Das Projekt verwendet Beamforming-Techniken, um die Zeit der Ankunft zu berechnen, aber die Extraktion des Winkels der Ankunft ist komplexer und erfordert ein R-Net-Neuronales Netzwerk, das wiederum adversarialen Lernen verwendet, um den Bereich eines Schritts zu berechnen. Dies ist im Wesentlichen das gleiche Modell wie das frühere neuronale Netzwerk, außer dass der Identitätsvorhersager durch einen Bereichsschätzer ersetzt wird.
Genauigkeit
PURE wurde in einer Vielzahl von akustischen Umgebungen getestet und mit verschiedenen Gehgeschwindigkeiten über eine Reihe von Entfernungen hinweg. Je mehr Menschen Schritte machen, desto niedriger ist die Genauigkeit natürlich, ebenso wie bei zunehmender Geschwindigkeit mehrerer Schritquellen.
Je nach Domänenanpassung ergaben die Ergebnisse über 100 Tests, dass das System einen Benutzer aus 3-5 Schritten mit einer Genauigkeit von 90,73% bis 96,53% identifizieren kann; aus 2-3 Schritten mit einer Genauigkeit von 88,16% bis 95,92%; und aus einem einzigen Schritt mit einer Genauigkeit von 81,75% bis 88,6%.
Die Forscher sehen eine breite Anwendbarkeit für PURE, aufgrund der geringen Kosten der verwendeten Standard-Hardware und der Tatsache, dass es auch ähnliche Systeme in Bezug auf Latenz und Genauigkeit übertrifft, während es robust gegen Umgebungsstörungen und Replay-Angriffe ist.
Das Wachstum der Ganganalyse
Dieser spezielle Bereich der maschinellen Lernforschung hat sich in den letzten zehn Jahren hauptsächlich auf die Computer-Vision konzentriert und erhielt einen kulturellen Schub, als er in Mission Impossible: Rogue Nation (2015) als Handlungselement verwendet wurde.
Bisher wurden Ganganerkennungstechnologien für die Altenpflege, die Rehabilitation nach Operationen und kontroverserweise für personalisierte Werbung in Einzelhandelsumgebungen vorgeschlagen, obwohl ein solches System offensichtlich auch potenzielle Anwendungen für die Überwachung von Mitarbeitern in sicheren Umgebungen hat.
2018 wurde berichtet, dass chinesische Behörden eine visionbasierte Ganganalyse von der AI-Entwicklungsunternehmen Watrix als Teil ihrer geschlossenen Schleifen-Überwachungssysteme verwenden.
Ganganalyse wurde auch durch Überwachung der Reflexion von Wi-Fi-Signalen umgesetzt.

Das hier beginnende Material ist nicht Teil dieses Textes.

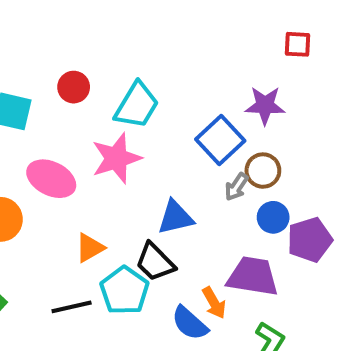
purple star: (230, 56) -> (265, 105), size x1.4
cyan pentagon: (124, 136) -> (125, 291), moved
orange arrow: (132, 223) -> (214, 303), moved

Alle diese Ansätze haben jedoch inhärente Einschränkungen, entweder weil sie Beleuchtungsbedingungen erfordern, die nicht garantiert werden können, unversperrte Sicht, prohibitiv teure Spezialausrüstung, übermäßig spezifische lokale Bedingungen oder körpergetragene Ausrüstung, unter anderem.